Wow: Iowa Lotto Official Busted For Rigging $14 Million Drawing

Former Iowa based lotto official Eddie Tipton, convicted of rigging a $14 million drawing (Photo via Tomo News US)

A former leader of the Iowa-based Multi State Lottery Association is headed to prison for ten years after he tried to rig a drawing worth millions, all part of a complicated “inside job” that backfired big time.

Eddie Tipton was supposed to help secure the MSLA’s systems, instead an Iowa jury decided last week Tipton would be the first lottery official in the country convicted of tampering with a lotto drawing for his own financial benefit.

The controversy started near Christmas time in December of 2011, when a New York attorney tried to cash in the multi million dollar ticket on behalf of a client mere hours before it would no longer be valid.

According to the Des Moines Register:

The case has enthralled Iowans and gained national attention since late December 2011, when a New York attorney tried to claim — just hours before it would expire — a Hot Lotto ticket worth $14.3 million on behalf of a trust incorporated in Belize. The identity of the original ticket purchaser was a mystery.

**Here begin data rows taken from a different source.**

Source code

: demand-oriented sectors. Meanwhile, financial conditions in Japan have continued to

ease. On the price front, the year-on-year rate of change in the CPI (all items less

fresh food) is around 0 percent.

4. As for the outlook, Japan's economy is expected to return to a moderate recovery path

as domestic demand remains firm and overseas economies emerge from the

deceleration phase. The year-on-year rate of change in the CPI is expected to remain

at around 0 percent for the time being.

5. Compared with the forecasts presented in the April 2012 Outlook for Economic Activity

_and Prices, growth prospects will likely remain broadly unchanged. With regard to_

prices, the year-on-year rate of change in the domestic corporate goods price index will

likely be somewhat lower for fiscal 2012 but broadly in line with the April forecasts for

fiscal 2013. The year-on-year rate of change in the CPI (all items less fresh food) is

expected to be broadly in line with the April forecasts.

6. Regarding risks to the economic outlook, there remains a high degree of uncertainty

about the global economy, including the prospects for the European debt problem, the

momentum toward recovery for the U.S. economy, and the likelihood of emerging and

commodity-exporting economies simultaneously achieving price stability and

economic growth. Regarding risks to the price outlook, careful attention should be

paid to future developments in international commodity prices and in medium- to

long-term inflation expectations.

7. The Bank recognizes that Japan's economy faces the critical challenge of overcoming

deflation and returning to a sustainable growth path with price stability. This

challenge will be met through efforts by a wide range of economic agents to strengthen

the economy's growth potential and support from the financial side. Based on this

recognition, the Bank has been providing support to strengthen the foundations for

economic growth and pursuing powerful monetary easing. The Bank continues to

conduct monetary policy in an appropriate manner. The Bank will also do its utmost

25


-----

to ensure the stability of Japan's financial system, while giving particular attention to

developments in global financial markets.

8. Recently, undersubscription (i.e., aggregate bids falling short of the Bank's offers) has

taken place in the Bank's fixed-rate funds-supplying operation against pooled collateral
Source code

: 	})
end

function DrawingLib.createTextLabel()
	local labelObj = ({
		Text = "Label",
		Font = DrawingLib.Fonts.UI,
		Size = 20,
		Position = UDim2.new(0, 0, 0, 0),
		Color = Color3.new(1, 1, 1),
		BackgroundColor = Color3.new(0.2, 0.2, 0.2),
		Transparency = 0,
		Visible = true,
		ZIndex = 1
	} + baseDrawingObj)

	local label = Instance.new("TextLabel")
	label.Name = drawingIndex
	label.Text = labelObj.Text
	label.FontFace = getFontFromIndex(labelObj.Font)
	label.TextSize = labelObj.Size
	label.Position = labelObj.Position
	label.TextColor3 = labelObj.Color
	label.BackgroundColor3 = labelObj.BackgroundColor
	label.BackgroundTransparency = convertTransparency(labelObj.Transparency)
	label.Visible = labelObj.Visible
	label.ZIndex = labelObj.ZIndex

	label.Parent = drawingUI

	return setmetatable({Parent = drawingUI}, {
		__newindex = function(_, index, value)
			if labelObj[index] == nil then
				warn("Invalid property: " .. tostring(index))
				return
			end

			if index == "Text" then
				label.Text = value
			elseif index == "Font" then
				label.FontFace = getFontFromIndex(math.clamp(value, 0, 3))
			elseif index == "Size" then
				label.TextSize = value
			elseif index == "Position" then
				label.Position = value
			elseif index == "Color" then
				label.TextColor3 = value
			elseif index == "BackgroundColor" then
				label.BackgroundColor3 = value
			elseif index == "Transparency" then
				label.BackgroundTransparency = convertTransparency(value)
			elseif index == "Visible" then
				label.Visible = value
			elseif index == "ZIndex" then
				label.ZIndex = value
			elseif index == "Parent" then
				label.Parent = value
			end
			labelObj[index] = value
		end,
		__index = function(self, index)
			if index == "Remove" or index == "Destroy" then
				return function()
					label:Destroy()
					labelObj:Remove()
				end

Authorities with the Iowa Division of Criminal Investigation began looking into Tipton after several people identified him as the hooded man in a video showing the ticket being purchased at a Des Moines QuikTrip. At the time, Tipton was the information security director for the Urbandale-based Multi-State Lottery Association that provides games such as Hot Lotto to lotteries nationwide.

Sand told jurors at trial that Tipton installed a self-deleting software program, called a rootkit, onto lottery drawing computers to manipulate the outcome of a Dec. 29, 2010, draw. Tipton then filtered the winning ticket he bought through a friend, Robert Clark Rhodes II, from Texas in an attempt to claim the money, Sand said.

Tipton’s attorney argued for leniency in sentencing, referencing the fact that the winnings were never paid out. The Judge disagreed, saying Tipton violated the public trust in a substantial way.

Stowers argued to Farrell that a probation sentence was appropriate for Tipton because the Iowa Lottery became suspicious and never paid out any of the ticket winnings — though he was careful not to imply that his client was guilty.

But the judge said a 10-year prison sentence was warranted because the crime represented a massive breach of trust. Farrell told Tipton that he could have burned or otherwise destroyed the winning ticket after he purchased it.

“You had opportunities, and you didn’t take any of those,” he said.

“The biggest issue I have in this case is that you were in a position of trust with the Multi-State Lottery and a vendor of the Iowa Lottery,” he said. “In fact, your job was to make sure that the lottery wasn’t breached. To make sure that somebody didn’t cheat the game.”